Growing a company into a big, growing, successful one is a very different, and in many ways, more difficult task.
Many entrepreneurs are skilled at starting companies, and building successful small ones. Not a simple thing to do, but they seem to have a knack for it.
Growing a company into a big, growing, successful one is a very different, and in many ways, more difficult task. And taking a company through a hyper-growth stage is the most difficult part of all. That’s where many younger entrepreneurs fail. There are too many moving parts, unpredictable variables, and mistakes often go unnoticed until they have caused serious damage.
This is why raising growth capital is of one the most important and defining steps for any company. It is at this point where experience, track record, maturity, timing, and a bit of luck, come together. As Calvin Coolidge said, “All growth depends upon activity. There is no development physically or intellectually without effort, and effort means work.”
Growth capital is commonly defined as between $10mm to $75mm, and in absence of capital markets for smaller IPOs, raising institutional money has become the most common way to gain access capital for growth companies. Common questions around this subject include:
- Why would smart institutional money invest in such companies at what seems unreasonably high valuations?
- When is a company ready for growth capital? How available is growth capital?
- When do you raise growth capital?
- How do you find the right partner?
As always, I believe that no good decision is made in isolation. Let’s address these questions:
Institutional money is often referred to as smart money. The thinking being that they have the expertise and experience to have been able to raise the funds to play the game, and conduct appropriate due diligence and implement necessary changes for the portfolio companies. Which is also why so many commercial banks like to lend to companies backed by institutional money.

⁂

> **Objectives**:
• a. According to the piece on growth capital, what is the most difficult part of growing a company?
• b. Copy word for word the stretch of the piece on growth capital from "This is why" through "is growth capital?".
The material after this point stands apart from the piece on growth capital.

> **Raw data**:
⁂

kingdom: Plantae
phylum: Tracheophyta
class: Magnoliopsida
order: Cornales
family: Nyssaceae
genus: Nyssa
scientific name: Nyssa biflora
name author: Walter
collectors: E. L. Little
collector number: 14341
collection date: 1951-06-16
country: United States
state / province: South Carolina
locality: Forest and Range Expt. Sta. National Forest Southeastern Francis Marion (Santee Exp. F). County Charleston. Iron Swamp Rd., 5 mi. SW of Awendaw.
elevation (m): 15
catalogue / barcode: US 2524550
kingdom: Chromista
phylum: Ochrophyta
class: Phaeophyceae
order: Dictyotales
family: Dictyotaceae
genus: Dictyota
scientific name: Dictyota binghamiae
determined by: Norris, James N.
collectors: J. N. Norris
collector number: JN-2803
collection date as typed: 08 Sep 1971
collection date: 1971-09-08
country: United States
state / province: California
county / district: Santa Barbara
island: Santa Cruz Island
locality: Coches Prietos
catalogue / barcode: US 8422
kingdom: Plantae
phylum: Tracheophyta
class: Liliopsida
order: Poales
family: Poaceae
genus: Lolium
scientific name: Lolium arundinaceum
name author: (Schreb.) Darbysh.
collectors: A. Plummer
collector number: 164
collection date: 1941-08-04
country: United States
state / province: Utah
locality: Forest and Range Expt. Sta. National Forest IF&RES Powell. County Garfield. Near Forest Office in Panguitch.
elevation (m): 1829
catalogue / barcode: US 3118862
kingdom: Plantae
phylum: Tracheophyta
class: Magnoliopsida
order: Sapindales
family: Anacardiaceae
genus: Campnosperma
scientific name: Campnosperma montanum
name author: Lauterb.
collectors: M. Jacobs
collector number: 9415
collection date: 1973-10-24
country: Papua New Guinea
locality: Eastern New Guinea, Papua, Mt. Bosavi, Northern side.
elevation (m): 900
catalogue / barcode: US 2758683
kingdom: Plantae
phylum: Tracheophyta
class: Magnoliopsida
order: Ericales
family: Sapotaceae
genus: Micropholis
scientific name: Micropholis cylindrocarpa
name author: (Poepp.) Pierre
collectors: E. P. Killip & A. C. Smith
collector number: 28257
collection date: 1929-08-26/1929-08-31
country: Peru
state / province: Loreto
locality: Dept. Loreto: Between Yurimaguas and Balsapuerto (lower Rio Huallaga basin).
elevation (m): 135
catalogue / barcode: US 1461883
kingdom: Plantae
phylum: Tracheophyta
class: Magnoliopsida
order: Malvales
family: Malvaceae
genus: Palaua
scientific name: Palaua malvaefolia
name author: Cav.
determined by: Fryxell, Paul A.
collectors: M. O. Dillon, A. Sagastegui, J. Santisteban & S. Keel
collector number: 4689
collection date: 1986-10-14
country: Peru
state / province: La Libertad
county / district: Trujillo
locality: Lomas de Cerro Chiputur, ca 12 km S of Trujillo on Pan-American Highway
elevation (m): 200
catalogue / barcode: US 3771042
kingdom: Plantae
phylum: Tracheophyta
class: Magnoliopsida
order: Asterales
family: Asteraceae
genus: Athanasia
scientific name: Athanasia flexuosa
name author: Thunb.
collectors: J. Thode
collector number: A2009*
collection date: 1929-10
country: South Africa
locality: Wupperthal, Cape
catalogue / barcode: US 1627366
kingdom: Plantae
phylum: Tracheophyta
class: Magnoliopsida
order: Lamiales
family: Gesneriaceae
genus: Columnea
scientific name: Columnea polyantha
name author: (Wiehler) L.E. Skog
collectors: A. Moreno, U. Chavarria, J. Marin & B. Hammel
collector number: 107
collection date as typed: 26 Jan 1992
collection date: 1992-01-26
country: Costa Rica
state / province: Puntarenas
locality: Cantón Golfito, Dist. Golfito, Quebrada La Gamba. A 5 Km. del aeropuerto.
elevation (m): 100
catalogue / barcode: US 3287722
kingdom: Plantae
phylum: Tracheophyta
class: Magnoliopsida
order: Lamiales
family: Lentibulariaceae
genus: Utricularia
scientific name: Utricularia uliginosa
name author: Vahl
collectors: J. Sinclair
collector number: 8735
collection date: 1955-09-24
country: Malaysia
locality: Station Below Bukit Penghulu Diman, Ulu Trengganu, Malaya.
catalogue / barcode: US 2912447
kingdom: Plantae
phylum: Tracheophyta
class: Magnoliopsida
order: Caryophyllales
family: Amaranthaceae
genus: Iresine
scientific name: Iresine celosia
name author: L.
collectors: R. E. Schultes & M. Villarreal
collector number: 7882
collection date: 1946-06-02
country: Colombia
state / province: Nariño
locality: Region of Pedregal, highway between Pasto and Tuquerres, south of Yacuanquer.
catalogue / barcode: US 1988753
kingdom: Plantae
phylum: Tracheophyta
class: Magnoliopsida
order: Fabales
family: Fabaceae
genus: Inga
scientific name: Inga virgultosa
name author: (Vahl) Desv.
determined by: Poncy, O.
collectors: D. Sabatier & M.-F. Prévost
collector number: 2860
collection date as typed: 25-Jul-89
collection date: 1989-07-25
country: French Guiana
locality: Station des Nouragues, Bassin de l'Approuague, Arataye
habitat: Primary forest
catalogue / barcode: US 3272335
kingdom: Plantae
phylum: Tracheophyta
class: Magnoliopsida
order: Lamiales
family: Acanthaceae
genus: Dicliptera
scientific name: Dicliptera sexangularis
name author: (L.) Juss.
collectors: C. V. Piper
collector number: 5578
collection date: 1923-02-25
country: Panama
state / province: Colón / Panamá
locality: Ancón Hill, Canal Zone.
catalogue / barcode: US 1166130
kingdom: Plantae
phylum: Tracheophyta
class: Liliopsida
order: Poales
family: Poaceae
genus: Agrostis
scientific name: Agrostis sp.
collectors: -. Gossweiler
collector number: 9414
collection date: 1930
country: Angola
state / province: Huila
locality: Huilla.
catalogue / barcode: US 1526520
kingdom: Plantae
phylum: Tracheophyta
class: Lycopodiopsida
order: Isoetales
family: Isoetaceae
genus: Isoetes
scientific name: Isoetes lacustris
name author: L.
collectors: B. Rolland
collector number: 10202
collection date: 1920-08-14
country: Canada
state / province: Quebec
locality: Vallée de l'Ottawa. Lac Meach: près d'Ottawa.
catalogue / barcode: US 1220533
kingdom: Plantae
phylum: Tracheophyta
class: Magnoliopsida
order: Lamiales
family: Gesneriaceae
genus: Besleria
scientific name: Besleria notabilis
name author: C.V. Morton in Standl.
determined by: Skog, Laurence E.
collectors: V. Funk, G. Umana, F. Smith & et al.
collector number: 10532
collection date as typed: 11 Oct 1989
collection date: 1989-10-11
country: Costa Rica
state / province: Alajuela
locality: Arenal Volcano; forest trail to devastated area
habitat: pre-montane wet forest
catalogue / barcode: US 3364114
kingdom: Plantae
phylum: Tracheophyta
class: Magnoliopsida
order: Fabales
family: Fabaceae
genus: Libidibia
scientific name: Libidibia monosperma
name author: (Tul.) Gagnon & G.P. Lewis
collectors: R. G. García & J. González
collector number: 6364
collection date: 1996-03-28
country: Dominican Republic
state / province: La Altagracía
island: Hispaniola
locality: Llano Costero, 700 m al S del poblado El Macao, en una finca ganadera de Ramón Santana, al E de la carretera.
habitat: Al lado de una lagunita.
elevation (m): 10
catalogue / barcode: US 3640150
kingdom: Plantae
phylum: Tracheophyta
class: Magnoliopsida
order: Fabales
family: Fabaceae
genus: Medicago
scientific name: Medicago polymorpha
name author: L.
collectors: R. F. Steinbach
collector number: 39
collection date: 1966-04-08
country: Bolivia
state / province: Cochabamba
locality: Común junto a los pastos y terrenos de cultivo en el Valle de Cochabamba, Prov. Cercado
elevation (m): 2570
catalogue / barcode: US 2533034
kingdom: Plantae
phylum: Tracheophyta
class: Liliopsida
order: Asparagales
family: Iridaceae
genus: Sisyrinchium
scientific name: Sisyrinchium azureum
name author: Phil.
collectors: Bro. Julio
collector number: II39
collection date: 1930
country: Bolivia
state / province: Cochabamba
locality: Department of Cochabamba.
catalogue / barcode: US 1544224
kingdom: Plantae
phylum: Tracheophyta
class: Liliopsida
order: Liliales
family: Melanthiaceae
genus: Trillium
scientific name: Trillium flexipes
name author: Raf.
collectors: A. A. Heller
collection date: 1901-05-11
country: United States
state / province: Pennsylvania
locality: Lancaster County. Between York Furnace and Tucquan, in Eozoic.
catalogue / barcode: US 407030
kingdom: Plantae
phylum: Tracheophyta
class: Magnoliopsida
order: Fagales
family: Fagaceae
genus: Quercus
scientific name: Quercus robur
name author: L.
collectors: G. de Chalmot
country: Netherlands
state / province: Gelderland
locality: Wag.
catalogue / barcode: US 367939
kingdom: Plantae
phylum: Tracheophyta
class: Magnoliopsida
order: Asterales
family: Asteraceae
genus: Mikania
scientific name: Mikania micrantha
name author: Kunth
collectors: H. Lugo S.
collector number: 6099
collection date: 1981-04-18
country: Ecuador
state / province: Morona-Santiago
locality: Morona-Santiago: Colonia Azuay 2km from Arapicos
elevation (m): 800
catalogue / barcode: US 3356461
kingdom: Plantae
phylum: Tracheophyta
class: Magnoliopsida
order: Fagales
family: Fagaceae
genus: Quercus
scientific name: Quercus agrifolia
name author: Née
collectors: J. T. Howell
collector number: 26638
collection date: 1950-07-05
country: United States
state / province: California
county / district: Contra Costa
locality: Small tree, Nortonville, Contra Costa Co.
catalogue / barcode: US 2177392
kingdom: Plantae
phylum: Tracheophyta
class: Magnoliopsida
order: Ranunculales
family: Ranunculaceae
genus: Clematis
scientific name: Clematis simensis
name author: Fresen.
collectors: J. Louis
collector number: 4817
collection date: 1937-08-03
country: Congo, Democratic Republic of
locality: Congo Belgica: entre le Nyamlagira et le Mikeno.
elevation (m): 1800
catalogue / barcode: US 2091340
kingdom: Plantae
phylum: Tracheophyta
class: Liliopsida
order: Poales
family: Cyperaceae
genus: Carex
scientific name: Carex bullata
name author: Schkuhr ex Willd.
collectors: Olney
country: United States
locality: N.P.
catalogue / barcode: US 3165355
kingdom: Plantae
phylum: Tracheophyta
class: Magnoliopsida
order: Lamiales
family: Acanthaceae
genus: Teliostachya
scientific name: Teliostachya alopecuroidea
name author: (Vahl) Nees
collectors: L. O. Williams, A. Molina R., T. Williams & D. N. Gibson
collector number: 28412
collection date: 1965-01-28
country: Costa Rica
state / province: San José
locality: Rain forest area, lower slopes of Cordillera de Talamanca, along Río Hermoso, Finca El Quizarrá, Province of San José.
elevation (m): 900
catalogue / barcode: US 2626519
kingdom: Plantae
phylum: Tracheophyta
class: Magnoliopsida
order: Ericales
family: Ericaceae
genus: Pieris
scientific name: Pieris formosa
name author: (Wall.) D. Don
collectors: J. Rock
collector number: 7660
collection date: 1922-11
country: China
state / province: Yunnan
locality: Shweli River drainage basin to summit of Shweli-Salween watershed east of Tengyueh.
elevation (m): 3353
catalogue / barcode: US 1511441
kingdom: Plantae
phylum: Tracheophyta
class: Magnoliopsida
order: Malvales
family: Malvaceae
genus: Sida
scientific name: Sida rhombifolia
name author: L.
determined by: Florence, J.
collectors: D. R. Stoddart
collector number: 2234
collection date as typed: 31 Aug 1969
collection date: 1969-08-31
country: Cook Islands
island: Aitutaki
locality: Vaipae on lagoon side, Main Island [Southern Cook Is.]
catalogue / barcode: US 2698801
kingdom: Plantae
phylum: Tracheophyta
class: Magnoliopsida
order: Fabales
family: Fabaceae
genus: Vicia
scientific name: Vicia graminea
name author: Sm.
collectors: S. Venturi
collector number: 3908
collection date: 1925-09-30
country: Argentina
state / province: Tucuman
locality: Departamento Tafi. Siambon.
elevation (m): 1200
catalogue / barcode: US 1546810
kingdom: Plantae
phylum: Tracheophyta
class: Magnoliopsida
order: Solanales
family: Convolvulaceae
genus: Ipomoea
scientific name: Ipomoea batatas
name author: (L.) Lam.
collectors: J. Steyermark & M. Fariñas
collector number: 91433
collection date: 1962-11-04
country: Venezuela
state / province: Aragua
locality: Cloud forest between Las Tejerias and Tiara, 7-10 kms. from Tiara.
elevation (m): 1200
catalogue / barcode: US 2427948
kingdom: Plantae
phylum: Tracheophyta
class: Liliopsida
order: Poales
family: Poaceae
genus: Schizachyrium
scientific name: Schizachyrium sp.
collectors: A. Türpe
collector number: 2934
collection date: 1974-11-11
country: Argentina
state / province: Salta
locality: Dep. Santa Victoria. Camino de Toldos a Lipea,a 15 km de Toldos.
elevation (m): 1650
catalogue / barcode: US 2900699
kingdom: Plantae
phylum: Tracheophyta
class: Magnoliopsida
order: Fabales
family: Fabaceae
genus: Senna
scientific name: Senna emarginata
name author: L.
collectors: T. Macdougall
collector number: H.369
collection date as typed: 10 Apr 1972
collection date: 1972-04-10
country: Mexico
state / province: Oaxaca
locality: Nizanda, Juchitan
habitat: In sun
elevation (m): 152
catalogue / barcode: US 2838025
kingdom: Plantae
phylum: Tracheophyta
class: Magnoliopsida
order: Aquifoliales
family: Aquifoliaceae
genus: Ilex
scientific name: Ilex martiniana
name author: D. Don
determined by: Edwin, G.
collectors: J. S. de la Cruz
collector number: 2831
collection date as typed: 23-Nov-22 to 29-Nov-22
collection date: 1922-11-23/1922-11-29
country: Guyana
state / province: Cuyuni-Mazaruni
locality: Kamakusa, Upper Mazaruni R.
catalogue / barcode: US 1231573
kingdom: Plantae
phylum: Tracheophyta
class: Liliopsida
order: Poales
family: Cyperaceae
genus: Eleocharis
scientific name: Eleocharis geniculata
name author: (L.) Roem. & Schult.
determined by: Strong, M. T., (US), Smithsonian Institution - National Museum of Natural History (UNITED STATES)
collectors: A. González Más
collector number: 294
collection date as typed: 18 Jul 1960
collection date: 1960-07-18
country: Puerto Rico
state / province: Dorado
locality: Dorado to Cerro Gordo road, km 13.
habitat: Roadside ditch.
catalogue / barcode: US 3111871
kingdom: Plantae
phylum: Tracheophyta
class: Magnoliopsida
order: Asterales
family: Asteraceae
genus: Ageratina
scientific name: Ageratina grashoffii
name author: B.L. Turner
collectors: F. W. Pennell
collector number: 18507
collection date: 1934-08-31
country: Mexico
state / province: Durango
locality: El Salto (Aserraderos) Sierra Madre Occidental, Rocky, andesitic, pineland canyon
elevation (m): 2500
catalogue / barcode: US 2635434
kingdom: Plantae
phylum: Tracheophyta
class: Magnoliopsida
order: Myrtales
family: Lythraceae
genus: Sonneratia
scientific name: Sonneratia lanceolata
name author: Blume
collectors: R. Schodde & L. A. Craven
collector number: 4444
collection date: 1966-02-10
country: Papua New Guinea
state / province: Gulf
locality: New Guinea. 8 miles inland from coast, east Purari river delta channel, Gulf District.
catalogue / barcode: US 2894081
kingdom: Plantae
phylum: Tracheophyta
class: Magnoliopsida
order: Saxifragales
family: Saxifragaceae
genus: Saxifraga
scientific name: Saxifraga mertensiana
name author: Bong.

⁂

> **Results**:
• a. Taking a company through a hyper-growth stage.

• b.
This is why raising growth capital is of one the most important and defining steps for any company. It is at this point where experience, track record, maturity, timing, and a bit of luck, come together. As Calvin Coolidge said, “All growth depends upon activity. There is no development physically or intellectually without effort, and effort means work.”
Growth capital is commonly defined as between $10mm to $75mm, and in absence of capital markets for smaller IPOs, raising institutional money has become the most common way to gain access capital for growth companies. Common questions around this subject include:
- Why would smart institutional money invest in such companies at what seems unreasonably high valuations?
- When is a company ready for growth capital? How available is growth capital?